Ces espaces de discussion peuvent permettre aux représentants du personnel de "reprendre la main" dans le jeu des relations sociales, mais à la seule condition de faire un long détour par l'échange direct avec les salariés. C'est aussi le seul moyen d'éviter leur détournement possible par un encadrement soucieux de cadrer, voire de contenir le dispositif. Les élus du personnel doivent donc chercher la discussion sur le travail avec les salariés, sur le terrain. Dans cette démarche, ils n'ont rien à proposer. Ils se présentent aux salariés comme cherchant à comprendre et approfondir. Comprendre quoi ? Le syndicaliste est censé connaître le travail des salariés ! Mais dans les faits, tant qu'il n'est pas allé voir, il n'en sait pas grand-chose. Il ne peut saisir à distance les difficultés que rencontrent les salariés et la façon dont ils s'en débrouillent. Ces échanges plus personnels avec les salariés permettent de comprendre qu'ils ne font pas que subir les situations, qu'ils sont actifs et déploient des trésors d'inventivité, malgré les contraintes. Et ensuite de le montrer. C'est un vrai levier pour les intéresser à l'action. Les représentants du personnel peuvent formaliser ces paroles individuelles, avant de retourner voir les salariés et engager une nouvelle discussion avec eux, mais cette fois en collectif.
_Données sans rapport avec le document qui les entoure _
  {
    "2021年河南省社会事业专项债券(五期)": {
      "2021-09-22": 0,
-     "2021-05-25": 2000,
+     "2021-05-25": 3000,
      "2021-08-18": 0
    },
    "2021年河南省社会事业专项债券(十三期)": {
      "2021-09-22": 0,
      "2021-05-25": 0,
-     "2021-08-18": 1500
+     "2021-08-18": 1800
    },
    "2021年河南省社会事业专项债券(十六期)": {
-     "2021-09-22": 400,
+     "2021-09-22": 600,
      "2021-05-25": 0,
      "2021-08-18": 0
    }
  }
Cet aller et retour entre l'individuel et le collectif permet de dégager ce qu'il serait important de soutenir, de mettre en avant ou de contester, avec de solides arguments et un collectif soudé derrière.

Précieux enseignements

Par ailleurs, les élus du personnel doivent veiller à mettre en relation cet effort d'élaboration collective sur le travail avec leur action dans les instances représentatives du personnel. Les enseignements qu'ils en tirent sont précieux, notamment pour les discussions en CHSCT. Les arguments déployés dans cette instance ne sont plus seulement sur le registre de la plainte, mais aussi sur celui de l'efficacité, les élus du personnel pouvant faire valoir les stratégies mises en oeuvre par les salariés pour sortir la production malgré les problèmes d'organisation. Cela nourrit autrement leur action et le débat avec la direction.
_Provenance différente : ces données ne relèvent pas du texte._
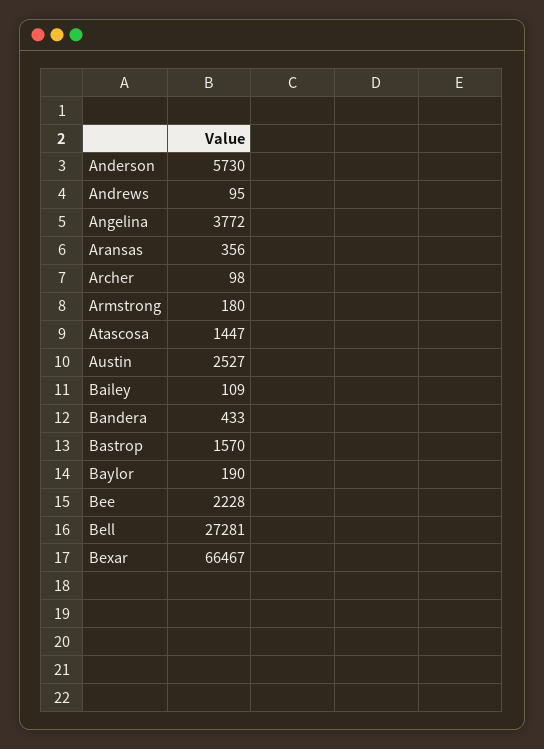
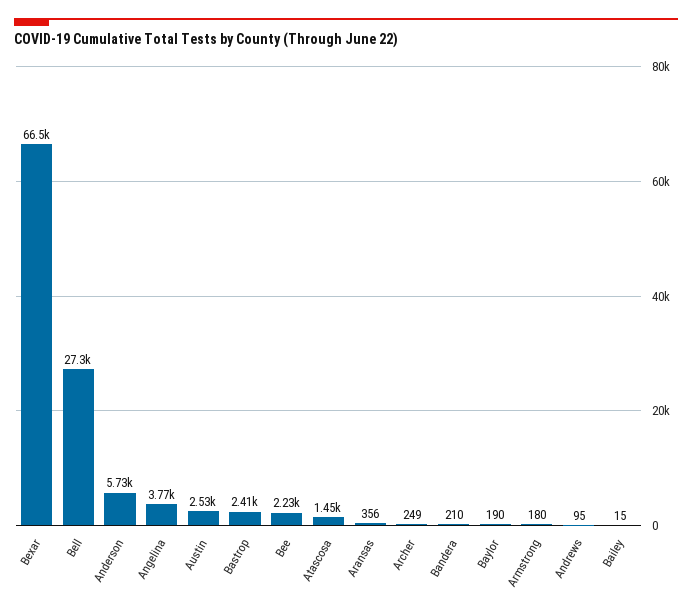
  {
    "Anderson": 5730,
    "Andrews": 95,
    "Angelina": 3772,
    "Aransas": 356,
-   "Archer": 98,
+   "Archer": 249,
    "Armstrong": 180,
    "Atascosa": 1447,
    "Austin": 2527,
-   "Bailey": 109,
+   "Bailey": 15,
-   "Bandera": 433,
+   "Bandera": 210,
-   "Bastrop": 1570,
+   "Bastrop": 2410,
    "Baylor": 190,
    "Bee": 2228,
    "Bell": 27281,
    "Bexar": 66467
  }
Par exemple, chez ce constructeur automobile, un certain nombre de dysfonctionnements sont repérés par les salariés d'une ligne de production. Le boîtier de perçage d'une machine est usé, occasionnant du jeu et des trous désaxés. La machine de contrôle reste en panne, suite au départ non remplacé du salarié qui savait la réparer. D'où le renfort d'un quatrième salarié chargé de contrôler visuellement les pièces. Au final, en moyenne 15 % à 18 % des pièces sont envoyées au rebut. Les salariés affectés au tri des pièces expriment leur dégoût d'un tel gaspillage, surtout au vu de leurs efforts pour compenser une organisation déficiente. Ils décrivent leur peur, après plusieurs heures de contrôle, de laisser passer une pièce défectueuse. Forts de cette analyse, coconstruite avec les salariés, les représentants du personnel au CHSCT ont en main de sérieux arguments pour faire le lien entre ce travail en "mode dégradé" et certaines atteintes à la santé : fatigue, stress, troubles musculo-squelettiques…
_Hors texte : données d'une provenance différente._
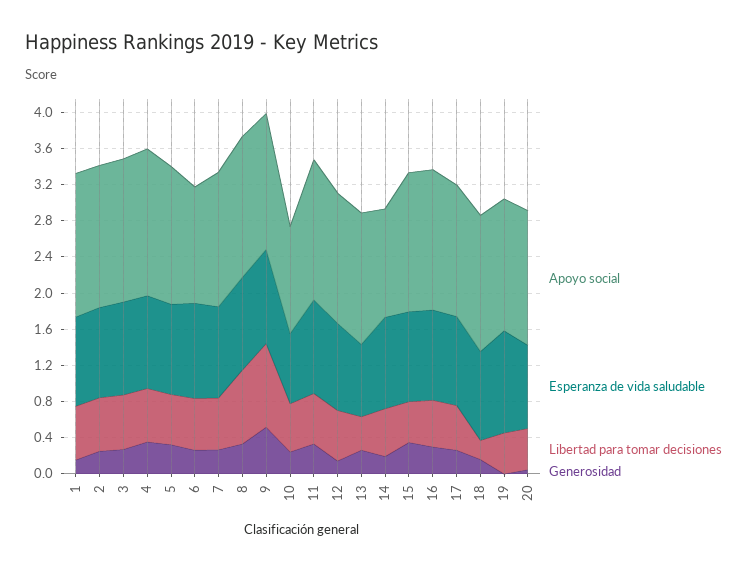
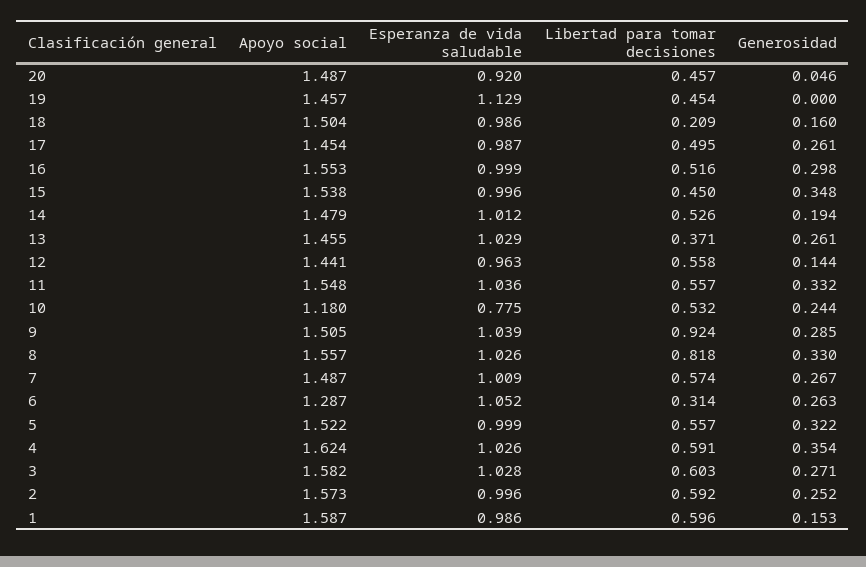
  {
    "Apoyo social": {
      "1": 1.587,
      "2": 1.573,
      "3": 1.582,
      "4": 1.624,
      "5": 1.522,
      "6": 1.287,
      "7": 1.487,
      "8": 1.557,
      "9": 1.505,
      "10": 1.18,
      "11": 1.548,
      "12": 1.441,
      "13": 1.455,
-     "14": 1.2,
+     "14": 1.479,
      "15": 1.538,
      "16": 1.553,
      "17": 1.454,
      "18": 1.504,
      "19": 1.457,
      "20": 1.487
    },
    "Esperanza de vida saludable": {
      "1": 0.986,
      "2": 0.996,
      "3": 1.028,
      "4": 1.026,
      "5": 0.999,
      "6": 1.052,
      "7": 1.009,
      "8": 1.026,
      "9": 1.039,
      "10": 0.775,
      "11": 1.036,
      "12": 0.963,
-     "13": 0.8,
+     "13": 1.029,
      "14": 1.012,
      "15": 0.996,
      "16": 0.999,
      "17": 0.987,
      "18": 0.986,
      "19": 1.129,
      "20": 0.92
    },
    "Libertad para tomar decisiones": {
      "1": 0.596,
      "2": 0.592,
      "3": 0.603,
      "4": 0.591,
      "5": 0.557,
-     "6": 0.6,
+     "6": 0.314,
      "7": 0.574,
      "8": 0.818,
      "9": 0.924,
      "10": 0.532,
      "11": 0.557,
      "12": 0.558,
      "13": 0.371,
      "14": 0.526,
      "15": 0.45,
      "16": 0.516,
      "17": 0.495,
      "18": 0.209,
      "19": 0.454,
      "20": 0.457
    },
    "Generosidad": {
      "1": 0.153,
      "2": 0.252,
      "3": 0.271,
      "4": 0.354,
      "5": 0.322,
      "6": 0.263,
      "7": 0.267,
      "8": 0.33,
-     "9": 0.5,
+     "9": 0.285,
      "10": 0.244,
      "11": 0.332,
      "12": 0.144,
      "13": 0.261,
      "14": 0.194,
      "15": 0.348,
      "16": 0.298,
      "17": 0.261,
      "18": 0.16,
      "19": 0,
      "20": 0.046
    }
  }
Les expériences menées dans différentes entreprises ont permis la prise en compte plus ou moins partielle par les directions de revendications élaborées collectivement par les salariés. Le poids de leur parole, de leur expertise incontestable apparaît comme l'élément déterminant permettant de faire évoluer positivement les choses. En portant cette parole, les équipes syndicales deviennent un outil non seulement de restauration du pouvoir d'agir des salariés sur leur travail et son organisation, mais aussi de préservation de leur santé au travail.